There are a million smart phone apps out there for hopping from place to place in the Bay Area, so how do you know which are worth downloading? Let us know which you use the most!

UberCab is a free app for anyone who dreams of looking like a baller around town on the regular without needing the paycheck to get there. Play it cool with a cashless, tipless system and instant access to a fleet of sleek black cars like Benzes, town cars, Escalades and limos ("No gypsy cabs here," says marketing representative Austin Geidt) awaiting the tap of your blinged-out finger. You can merely lay on your couch, request a car, watch it arrive to your door, get alerted of the car's arrival and pay on your smart phone. UberCab is working on adding black Pruises to the fleet (their first test ride was a few days ago), and help limo and town car companies stay in business. You can use SMS to text UberCab for a driver, and both Blackberry and Android apps are in the works.

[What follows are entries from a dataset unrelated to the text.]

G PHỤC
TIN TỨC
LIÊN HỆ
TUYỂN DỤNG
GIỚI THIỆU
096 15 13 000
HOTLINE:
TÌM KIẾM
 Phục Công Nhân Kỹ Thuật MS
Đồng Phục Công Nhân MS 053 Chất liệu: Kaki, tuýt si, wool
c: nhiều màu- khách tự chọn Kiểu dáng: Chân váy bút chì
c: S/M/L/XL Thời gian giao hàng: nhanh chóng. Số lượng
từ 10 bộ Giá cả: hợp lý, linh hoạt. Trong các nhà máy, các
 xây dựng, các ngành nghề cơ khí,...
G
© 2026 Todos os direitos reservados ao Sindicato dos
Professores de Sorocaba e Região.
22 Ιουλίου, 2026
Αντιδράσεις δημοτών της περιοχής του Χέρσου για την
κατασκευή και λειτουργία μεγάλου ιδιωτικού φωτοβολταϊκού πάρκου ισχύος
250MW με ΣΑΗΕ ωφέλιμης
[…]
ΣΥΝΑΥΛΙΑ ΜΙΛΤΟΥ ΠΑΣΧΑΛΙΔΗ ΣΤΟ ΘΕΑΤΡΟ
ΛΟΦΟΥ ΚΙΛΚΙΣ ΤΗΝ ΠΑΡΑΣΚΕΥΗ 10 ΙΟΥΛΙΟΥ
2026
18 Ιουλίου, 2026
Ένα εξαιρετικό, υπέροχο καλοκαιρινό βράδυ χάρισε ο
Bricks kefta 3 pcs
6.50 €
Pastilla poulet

Routesy has a small yet devoted following in the Bay Area for commuters who take Muni and BART. After its legal scuffle with NextBus, it's back with an incredibly user-friendly design and fast info about the nearest transit stops to you via GPS and how soon each line is arriving so you pretty much have no excuse to be late for anything. It's $3.99 and fully compatible with the newest iPhones as well as older ones. Mainly, it's prettier and faster than good old NextBus.

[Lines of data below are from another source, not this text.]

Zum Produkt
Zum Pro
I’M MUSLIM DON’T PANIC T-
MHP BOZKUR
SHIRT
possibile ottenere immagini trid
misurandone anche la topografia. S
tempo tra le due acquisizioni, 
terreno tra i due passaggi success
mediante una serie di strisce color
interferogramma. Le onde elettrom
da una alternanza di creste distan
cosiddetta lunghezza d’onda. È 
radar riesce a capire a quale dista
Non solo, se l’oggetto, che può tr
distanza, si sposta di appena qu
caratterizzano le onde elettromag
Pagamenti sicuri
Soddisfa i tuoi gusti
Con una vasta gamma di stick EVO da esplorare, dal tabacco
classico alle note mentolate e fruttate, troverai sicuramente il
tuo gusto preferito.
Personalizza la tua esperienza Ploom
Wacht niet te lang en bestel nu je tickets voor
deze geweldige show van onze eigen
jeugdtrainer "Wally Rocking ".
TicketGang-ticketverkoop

We've written about Cabulous before, but it's since beefed up its armada of cabs and improved the iPhone app's features. Cabulous, which has helped over 4,000 cab-less souls in San Francisco alone, has newly teamed with CityWide Dispatch (Green Cabs, Big Dog, Royal, Metro and Crown cabs) so even more cars and drivers are on the Cabulous system. You can also now "Make Your Own Map" and narrow down exactly which cab companies you want a ride in. Soon, they're spreading to Blackberry and working on a Cabulous app for Android phones.

For those who rely on their feet, bicycles, or mass transit to scoot around the Bay Area, download BayTripper. This free iPhone app developed by a couple of UC Berkeley students gets lazy bums out of their cars by providing the most detailed bikes and bus routes possible. Whether you're an intrepid or scaredy-cat cyclist who either loves or loathes hills, plan a bike route according to what you like. Get real-time bus and BART arrival info, or plan an entire trip over multiple forms of transportation with schedules for everything from Bay Area ferries, Muni, and Caltrain. And if you really need to get in a car, BayTripper will even call you a cab.

Parkzing knows the street cleaning schedules of every street in San Francisco, so no matter where you park the free (for a limited time) Parkzing app can tell you if you're on track for a $55 ticket. Brilliant, right? While you're parking your car, run the app and tell it which side of the street you're on. If you're on a side in the line of a street sweeping vehicle's route, it will send you a reminder of when exactly to move your car. What could you buy with all the money saved on parking tickets?